While that might sound like personal views and eccentricities, Burgess insists they are also good business. ”We employ a lot of good people who are young and they come into the industry and they don’t accept these things that are wrong. They say they are not going to work for a company that does the wrong thing,” he said. ”They could be voting Green and having the same views as environmentalists, but they work for mining companies and they can make a difference. ”It all makes good business sense because if you’ve got a workforce who are happy working there, and it mirrors the normal society, then people are going to stay and if people stay, you don’t have to keep retraining and you don’t have to recruit.” Burgess points to workforce turnover rates at OZ that have more than halved from 30 per cent to 12 per cent.

 Unfortunately, turnover rates are not the only thing at OZ to have halved. Burgess will front shareholders at the company’s AGM today knowing the share price is 44 per cent lower than at last year’s AGM. While similar falls have hit other miners, there’s little explanation for OZ suffering such a decline given prices for copper have only fallen a tad, while prices for its secondary commodity (gold) have strengthened over the past year. Burgess blames general market pessimism for some of the decline, but concedes that investor impatience with OZ’s acquisition process has also been a factor.

 The company has been lugging around a billion-dollar war chest for much of the past three years and despite last year’s purchase of Rudy Gomez’s Carrapateena deposit, $750 million of remains unspent. Gomez remembers a polite and measured negotiator who largely left his acquisition staff to conduct the process, yet wasn’t afraid to step in during pivotal moments. ”I was making a presentation to his group at the Port Augusta Motel about the metallurgy at Carrapateena and he understood it more than some of his guys did.

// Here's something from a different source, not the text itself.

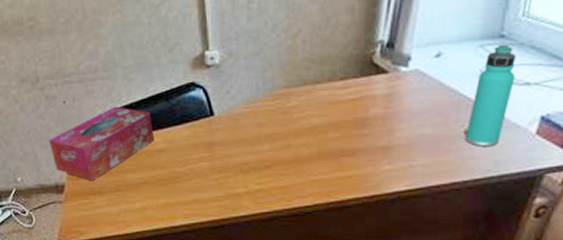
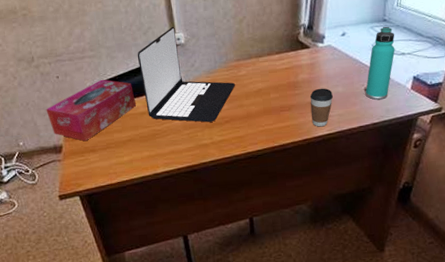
laptop: none [159,42,282,166] -> present [137,26,235,123]
coffee cup: none [383,127,417,180] -> present [309,88,333,127]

He answered one of the questions for me,” Gomez recalled this week. ”He is on the ball, you can’t put anything over him.”

While such a tribute might give some OZ shareholders confidence that the acquisition process is in good hands, Burgess admits others are frustrated by the long wait. ”Some shareholders have expressed an impatience, but I think equally they wouldn’t want us to do the wrong thing,” he said. ”If we suddenly got impatient and said we’ve got to do a deal simply because we haven’t done one yet, then that’s the time we will make mistakes. ”In the end it’s better not to do something, than do something that is going to destroy value.”